The life span of a SPAC is short, within 2 years. If during this period, the business for takeover will not be selected, the shareholders of SPAC receive the funds invested at the cost of the IPO. In this case, all the costs are covered by the founder of such a company.
In addition to shares, SPACs issue warrants. They are a security that allows you to buy a company’s shares at a fixed cost. This option is an additional motivation to invest in the process of IPO in the void. In addition, the merger process with a real firm can use additional funds through distribution. Such a tool is called a PIPE Raise.

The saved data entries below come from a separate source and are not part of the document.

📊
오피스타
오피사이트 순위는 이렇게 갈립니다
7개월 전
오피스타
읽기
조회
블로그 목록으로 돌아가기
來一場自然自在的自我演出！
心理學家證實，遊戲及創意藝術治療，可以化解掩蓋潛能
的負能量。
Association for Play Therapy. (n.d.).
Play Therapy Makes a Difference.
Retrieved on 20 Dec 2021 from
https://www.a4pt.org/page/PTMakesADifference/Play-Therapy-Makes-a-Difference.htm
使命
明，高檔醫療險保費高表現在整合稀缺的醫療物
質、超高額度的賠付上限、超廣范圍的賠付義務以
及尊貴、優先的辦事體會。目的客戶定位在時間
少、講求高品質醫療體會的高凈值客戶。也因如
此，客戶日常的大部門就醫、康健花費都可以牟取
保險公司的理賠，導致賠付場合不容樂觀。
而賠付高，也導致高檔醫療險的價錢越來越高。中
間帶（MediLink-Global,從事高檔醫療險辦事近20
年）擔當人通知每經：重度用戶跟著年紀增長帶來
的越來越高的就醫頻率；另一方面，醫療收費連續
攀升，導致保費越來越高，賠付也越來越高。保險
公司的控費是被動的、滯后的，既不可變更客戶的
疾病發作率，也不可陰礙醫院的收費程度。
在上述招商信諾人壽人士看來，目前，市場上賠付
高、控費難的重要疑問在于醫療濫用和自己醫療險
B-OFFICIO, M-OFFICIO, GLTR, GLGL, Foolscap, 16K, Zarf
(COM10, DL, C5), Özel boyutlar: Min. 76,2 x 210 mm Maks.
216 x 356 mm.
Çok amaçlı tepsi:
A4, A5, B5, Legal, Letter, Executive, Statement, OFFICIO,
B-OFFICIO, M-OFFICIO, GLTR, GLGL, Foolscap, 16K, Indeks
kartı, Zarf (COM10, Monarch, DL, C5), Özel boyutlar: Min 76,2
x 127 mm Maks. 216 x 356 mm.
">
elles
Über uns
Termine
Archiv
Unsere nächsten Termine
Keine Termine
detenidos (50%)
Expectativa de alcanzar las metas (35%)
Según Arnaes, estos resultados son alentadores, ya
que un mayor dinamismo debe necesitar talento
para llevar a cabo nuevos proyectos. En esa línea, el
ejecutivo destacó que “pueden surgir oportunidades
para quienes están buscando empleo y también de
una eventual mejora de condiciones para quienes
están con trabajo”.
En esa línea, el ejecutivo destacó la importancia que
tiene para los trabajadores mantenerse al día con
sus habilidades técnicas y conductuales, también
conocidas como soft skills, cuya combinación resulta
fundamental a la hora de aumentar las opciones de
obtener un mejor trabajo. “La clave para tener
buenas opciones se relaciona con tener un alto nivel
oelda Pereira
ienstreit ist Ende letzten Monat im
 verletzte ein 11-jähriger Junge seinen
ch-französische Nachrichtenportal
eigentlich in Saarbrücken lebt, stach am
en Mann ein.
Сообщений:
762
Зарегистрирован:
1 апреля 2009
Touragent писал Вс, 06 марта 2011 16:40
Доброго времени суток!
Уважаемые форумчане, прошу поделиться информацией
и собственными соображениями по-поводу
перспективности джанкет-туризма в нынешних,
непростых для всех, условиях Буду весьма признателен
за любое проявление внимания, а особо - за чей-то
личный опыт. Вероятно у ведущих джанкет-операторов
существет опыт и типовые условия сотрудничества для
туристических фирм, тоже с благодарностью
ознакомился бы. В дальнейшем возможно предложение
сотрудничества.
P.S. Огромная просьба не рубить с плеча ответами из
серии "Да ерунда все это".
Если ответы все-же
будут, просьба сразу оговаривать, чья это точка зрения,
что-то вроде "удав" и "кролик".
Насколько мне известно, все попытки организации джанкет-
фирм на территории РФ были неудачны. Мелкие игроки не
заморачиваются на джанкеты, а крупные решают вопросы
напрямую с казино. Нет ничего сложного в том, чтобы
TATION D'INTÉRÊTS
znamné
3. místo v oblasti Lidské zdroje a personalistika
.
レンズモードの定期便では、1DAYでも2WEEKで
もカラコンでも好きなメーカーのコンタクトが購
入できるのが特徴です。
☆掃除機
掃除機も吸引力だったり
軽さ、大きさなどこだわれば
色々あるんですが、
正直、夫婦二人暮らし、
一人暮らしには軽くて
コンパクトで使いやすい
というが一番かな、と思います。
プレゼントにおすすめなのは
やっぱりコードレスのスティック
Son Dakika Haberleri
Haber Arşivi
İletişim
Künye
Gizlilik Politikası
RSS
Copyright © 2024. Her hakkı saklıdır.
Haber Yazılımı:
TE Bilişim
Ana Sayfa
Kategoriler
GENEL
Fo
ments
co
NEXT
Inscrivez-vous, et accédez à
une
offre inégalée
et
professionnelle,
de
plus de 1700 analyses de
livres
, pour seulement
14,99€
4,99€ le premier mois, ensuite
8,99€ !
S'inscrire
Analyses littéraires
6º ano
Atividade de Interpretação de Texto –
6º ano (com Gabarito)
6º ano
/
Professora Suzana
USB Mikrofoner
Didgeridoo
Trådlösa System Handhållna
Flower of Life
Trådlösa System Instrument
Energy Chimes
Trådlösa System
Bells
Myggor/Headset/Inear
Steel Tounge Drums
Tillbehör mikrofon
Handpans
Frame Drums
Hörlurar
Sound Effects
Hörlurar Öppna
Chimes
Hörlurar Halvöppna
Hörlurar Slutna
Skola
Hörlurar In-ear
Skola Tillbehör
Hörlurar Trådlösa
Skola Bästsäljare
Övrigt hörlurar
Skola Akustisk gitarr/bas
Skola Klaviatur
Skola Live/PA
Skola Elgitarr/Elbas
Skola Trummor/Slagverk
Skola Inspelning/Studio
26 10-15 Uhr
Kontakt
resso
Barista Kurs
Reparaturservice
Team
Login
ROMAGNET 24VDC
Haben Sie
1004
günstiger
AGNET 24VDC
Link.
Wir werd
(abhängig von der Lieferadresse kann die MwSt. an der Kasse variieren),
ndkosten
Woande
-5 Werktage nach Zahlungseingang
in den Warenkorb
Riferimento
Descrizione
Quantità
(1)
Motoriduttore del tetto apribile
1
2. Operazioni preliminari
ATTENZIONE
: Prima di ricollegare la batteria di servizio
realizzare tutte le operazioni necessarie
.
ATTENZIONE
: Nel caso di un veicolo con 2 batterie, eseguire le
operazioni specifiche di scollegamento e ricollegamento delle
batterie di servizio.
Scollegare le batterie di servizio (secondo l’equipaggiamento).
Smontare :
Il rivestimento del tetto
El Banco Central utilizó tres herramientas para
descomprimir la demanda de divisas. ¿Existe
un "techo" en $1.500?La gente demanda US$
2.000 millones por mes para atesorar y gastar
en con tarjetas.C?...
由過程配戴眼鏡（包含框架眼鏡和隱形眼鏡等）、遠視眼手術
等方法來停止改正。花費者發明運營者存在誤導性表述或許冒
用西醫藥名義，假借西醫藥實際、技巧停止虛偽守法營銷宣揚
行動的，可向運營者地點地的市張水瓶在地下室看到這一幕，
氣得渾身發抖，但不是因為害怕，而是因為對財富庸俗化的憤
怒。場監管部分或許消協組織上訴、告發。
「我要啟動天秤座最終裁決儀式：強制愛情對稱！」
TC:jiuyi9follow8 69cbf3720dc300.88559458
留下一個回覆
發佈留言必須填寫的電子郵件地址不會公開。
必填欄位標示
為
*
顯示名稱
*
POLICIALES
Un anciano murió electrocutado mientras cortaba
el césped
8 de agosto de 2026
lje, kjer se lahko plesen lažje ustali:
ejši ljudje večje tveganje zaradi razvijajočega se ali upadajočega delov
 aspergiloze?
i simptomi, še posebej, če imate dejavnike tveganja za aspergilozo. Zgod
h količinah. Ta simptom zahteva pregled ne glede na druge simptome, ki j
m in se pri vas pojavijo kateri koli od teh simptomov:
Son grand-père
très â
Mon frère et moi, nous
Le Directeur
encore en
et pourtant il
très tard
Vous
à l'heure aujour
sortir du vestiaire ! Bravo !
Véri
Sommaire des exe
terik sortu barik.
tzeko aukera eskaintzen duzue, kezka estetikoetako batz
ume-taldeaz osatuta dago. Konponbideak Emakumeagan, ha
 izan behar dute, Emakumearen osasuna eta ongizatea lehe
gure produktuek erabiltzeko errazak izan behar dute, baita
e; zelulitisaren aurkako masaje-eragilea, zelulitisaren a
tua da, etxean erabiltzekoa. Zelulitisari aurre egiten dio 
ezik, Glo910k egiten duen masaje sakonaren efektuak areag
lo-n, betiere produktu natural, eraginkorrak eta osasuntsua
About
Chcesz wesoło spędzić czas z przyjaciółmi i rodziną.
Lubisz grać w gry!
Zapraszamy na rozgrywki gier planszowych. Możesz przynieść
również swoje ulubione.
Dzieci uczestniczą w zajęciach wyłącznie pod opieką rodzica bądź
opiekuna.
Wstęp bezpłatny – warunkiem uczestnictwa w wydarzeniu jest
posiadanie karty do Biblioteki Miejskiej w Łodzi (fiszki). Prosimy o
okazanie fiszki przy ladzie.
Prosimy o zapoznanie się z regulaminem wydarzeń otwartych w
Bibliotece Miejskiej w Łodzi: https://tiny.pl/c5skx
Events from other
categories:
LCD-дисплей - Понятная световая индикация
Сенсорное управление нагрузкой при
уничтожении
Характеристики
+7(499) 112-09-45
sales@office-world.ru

The advantage of a SPAC for its creator is the opportunity to multiply its investment primarily through its prominence and attracting investment for a future merger. In most cases, the founder owns 20% of SPAC shares at their nominal price, and later sells them at market price.
Buyers of securities of such a company can earn a significant amount in the future, which exceeds the income on bonds or deposits. In this case, there are clearly stipulated terms for the return of funds if the SPAC does not find an object to merge.
The benefit to a private company that plans to go public is saving money on the IPO procedure.